WHAT TO WORK ON
Show each line of the records below where the word "arts" occurs.

DATA
..........

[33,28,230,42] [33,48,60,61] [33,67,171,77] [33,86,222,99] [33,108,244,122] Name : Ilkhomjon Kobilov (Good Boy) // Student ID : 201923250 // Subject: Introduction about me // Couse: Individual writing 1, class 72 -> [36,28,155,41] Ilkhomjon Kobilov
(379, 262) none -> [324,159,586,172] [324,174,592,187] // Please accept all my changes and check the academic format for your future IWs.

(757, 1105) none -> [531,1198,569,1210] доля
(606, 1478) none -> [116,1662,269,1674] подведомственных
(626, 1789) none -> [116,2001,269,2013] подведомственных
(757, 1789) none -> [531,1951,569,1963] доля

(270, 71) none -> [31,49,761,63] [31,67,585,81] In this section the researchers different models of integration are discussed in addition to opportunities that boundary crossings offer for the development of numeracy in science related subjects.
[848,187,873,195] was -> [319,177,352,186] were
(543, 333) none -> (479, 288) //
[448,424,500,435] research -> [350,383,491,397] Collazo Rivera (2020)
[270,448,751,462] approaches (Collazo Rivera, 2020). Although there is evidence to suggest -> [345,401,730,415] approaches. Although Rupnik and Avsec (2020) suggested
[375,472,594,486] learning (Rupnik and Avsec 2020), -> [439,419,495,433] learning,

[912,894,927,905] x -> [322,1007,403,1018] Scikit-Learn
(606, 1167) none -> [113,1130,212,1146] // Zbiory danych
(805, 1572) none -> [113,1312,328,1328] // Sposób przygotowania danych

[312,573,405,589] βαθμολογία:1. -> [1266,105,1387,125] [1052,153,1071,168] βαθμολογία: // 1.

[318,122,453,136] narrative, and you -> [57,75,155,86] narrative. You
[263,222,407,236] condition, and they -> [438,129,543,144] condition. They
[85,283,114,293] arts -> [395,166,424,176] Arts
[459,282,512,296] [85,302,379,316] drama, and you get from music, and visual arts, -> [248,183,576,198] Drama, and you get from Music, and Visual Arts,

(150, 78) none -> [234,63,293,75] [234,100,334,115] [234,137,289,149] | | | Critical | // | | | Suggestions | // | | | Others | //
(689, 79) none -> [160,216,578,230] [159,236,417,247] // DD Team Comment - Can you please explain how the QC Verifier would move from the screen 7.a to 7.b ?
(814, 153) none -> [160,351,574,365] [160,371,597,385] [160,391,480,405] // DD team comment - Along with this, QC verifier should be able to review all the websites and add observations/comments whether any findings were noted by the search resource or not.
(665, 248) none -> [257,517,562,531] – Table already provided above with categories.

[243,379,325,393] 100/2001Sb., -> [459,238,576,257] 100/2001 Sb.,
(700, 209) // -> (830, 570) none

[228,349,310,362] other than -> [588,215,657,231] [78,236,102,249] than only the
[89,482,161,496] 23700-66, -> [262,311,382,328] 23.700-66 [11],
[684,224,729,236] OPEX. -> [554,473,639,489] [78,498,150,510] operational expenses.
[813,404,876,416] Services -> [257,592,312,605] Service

..........

RESULT FOR THIS TASK
[85,283,114,293] arts -> [395,166,424,176] Arts
[459,282,512,296] [85,302,379,316] drama, and you get from music, and visual arts, -> [248,183,576,198] Drama, and you get from Music, and Visual Arts,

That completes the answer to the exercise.